* **Source text**
=== Section Start ===

Fighting Spreads as Rebels Besiege Philippine City
Philippine forces were fighting Muslim rebels on two fronts Thursday as the government recaptured burning sections of a key southern city besieged by guerrillas opposed to peace talks.
Security forces punched into the Santa Catalina district of Zamboanga city, where thousands of people have fled four days of fighting, as the neighborhood went up in flames, military spokesman Lieutenant-Colonel Ramon Zagala said.
"Soldiers were doing offensive action to stop these (gunmen) from continuing to burn homes," he told AFP.
At least 1,500 soldiers, backed by police, have surrounded six mainly Muslim communities on Zamboanga's outskirts where about 180 Moro National Liberation Front (MNLF) members were hiding out since they launched their attack on Monday.
The rebels have been using scores of people as "human shields", leading to a stand-off as security forces try to avoid civilian casualties.
"The primary mission is still containment, but they were burning communities so the soldiers had to move forward to stop them from committing these atrocities," Zagala said.

=== Section End ===

(Chart understanding entries)
=== Section Start ===

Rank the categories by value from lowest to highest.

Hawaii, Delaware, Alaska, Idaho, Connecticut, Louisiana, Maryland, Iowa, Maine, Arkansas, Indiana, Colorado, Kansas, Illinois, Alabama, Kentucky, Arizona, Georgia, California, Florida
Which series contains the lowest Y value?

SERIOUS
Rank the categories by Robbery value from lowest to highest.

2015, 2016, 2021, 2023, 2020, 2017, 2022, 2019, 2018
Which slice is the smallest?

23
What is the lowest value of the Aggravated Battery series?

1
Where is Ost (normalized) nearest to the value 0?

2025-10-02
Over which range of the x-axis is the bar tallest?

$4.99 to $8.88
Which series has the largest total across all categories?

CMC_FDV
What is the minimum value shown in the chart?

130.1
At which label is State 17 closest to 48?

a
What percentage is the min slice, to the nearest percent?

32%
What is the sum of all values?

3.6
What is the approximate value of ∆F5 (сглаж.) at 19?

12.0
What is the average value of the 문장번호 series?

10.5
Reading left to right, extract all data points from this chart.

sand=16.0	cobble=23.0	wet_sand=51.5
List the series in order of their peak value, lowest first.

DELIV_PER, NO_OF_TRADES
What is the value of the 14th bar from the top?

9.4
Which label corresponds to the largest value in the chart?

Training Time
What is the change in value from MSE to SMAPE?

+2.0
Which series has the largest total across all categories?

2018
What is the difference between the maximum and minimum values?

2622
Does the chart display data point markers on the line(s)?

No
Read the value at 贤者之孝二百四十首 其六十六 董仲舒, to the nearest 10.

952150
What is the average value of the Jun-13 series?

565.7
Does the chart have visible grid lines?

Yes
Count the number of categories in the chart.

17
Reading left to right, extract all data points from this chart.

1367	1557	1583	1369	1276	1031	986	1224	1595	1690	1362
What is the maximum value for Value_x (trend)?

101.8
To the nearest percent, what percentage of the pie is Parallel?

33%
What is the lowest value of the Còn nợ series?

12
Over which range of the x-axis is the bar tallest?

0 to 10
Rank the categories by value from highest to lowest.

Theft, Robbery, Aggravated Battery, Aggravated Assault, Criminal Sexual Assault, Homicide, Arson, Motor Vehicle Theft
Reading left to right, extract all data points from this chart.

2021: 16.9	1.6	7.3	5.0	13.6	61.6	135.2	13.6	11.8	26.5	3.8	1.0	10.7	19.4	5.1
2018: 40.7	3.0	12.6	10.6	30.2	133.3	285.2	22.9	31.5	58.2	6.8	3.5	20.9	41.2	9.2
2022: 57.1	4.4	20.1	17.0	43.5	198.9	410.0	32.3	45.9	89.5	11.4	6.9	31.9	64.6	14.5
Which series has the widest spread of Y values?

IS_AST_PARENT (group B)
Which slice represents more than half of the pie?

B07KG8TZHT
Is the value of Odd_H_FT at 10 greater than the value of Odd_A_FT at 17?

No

=== Section End ===

* **Task to carry out**
Extend the news report on the rebel siege of Zamboanga city by writing the paragraphs that would come after its final sentence. The entries are not required for this exercise.

* **Task result**
About 200 elite military and police forces moved in mid-afternoon to suppress rebel sniper fire, allowing fire trucks to move into neighborhoods shrouded in thick black smoke, an AFP photographer saw.
But it was too late to save about 20 houses torched by the rebels during their retreat. A cat, its coat on fire, leapt out from one of the burning buildings.
Zagala said the MNLF attack was ordered by its founder Nur Misuari, who has recently renewed a call for independence, 17 years after the group signed a peace treaty that won self-rule for the Muslim minority in the largely Catholic Asian nation.
Zamboanga Mayor Maria Isabelle Climaco Salazar said she contacted Misuari by telephone late Wednesday after three days of trying, and asked him to call off the siege.
She said Misuari told her he had given his men on the ground "a free hand" in deciding their fate.
Troops were also battling gunmen who attacked army positions on nearby Basilan island, killing a pro-government militiaman and wounding four members of the government forces and a civilian, Zagala said.
He said a local resident was also missing as soldiers repulsed an attempt by about 150 rebels to capture Lamitan city, Basilan's main Christian enclave.
President Benigno Aquino's spokesman Edwin Lacierda said in a statement: "While the government is exhausting all avenues for a peaceful resolution... they should not entertain the illusion that the state will hesitate to use its forces to protect our people."
Misuari has alleged the government was violating the terms of its peace treaty with the MNLF by negotiating a separate peace deal with a rival faction, the Moro Islamic Liberation Front (MILF).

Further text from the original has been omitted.